↓↓↓

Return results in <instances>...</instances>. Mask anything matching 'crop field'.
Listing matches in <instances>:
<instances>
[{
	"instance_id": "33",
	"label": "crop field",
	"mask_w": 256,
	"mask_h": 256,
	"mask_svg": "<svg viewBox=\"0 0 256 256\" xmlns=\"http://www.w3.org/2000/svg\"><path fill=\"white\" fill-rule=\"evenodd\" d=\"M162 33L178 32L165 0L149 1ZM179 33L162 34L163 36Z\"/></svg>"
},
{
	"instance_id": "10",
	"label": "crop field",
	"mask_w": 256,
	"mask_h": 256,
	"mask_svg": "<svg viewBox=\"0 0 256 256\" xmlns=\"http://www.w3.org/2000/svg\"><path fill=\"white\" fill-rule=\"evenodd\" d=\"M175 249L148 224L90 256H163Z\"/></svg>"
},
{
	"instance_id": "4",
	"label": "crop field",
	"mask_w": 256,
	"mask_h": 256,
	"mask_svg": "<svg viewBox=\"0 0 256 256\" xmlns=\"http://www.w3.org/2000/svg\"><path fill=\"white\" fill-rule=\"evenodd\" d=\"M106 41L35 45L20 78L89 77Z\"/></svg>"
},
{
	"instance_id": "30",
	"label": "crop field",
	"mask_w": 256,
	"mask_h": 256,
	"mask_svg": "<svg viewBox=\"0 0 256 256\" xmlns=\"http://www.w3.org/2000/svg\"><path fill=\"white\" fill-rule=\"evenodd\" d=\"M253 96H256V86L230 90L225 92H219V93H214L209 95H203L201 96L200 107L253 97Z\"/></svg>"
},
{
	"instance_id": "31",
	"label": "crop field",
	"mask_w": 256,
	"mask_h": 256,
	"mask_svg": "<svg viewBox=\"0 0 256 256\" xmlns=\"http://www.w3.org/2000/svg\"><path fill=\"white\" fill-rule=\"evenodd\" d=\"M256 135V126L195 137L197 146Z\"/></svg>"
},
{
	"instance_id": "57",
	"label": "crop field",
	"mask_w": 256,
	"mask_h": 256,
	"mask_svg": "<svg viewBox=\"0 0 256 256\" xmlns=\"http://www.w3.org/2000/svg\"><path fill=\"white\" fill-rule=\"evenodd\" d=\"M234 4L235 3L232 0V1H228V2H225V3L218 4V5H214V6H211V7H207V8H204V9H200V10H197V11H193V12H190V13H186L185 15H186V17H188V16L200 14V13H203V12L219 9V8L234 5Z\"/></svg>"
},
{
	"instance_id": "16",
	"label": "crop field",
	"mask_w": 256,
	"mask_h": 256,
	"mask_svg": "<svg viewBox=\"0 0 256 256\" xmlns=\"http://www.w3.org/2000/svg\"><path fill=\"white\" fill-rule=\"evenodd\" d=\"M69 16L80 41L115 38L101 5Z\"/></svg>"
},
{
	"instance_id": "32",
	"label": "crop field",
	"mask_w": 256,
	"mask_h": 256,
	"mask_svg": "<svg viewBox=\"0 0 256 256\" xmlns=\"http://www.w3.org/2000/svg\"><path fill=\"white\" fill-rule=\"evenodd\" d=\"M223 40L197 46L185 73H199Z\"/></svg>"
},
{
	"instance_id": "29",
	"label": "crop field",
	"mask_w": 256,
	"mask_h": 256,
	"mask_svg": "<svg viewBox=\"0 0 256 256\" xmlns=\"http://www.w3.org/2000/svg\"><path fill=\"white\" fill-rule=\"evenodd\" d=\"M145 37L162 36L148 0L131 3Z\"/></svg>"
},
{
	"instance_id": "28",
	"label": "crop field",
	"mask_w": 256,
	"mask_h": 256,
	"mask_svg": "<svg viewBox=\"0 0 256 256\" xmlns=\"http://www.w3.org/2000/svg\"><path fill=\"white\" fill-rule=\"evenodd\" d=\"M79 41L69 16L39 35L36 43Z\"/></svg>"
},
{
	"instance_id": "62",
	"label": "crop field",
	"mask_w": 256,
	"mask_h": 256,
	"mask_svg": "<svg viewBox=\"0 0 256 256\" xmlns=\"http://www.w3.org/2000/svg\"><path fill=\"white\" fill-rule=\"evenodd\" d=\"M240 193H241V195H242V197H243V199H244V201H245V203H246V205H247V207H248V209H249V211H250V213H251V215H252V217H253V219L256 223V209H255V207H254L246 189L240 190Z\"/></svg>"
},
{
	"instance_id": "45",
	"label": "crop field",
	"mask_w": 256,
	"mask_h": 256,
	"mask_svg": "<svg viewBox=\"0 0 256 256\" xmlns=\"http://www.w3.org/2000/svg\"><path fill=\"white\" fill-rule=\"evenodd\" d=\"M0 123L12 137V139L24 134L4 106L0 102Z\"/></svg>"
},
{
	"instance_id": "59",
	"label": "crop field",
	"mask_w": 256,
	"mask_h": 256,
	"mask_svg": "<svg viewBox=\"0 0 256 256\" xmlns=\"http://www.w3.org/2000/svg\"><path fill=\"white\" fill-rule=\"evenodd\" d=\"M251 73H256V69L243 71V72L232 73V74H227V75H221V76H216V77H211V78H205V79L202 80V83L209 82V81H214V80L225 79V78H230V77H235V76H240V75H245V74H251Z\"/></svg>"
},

↑↑↑

How many lines of the items above contain the string "instances"? Reply with the number alone.

→ Right answer
3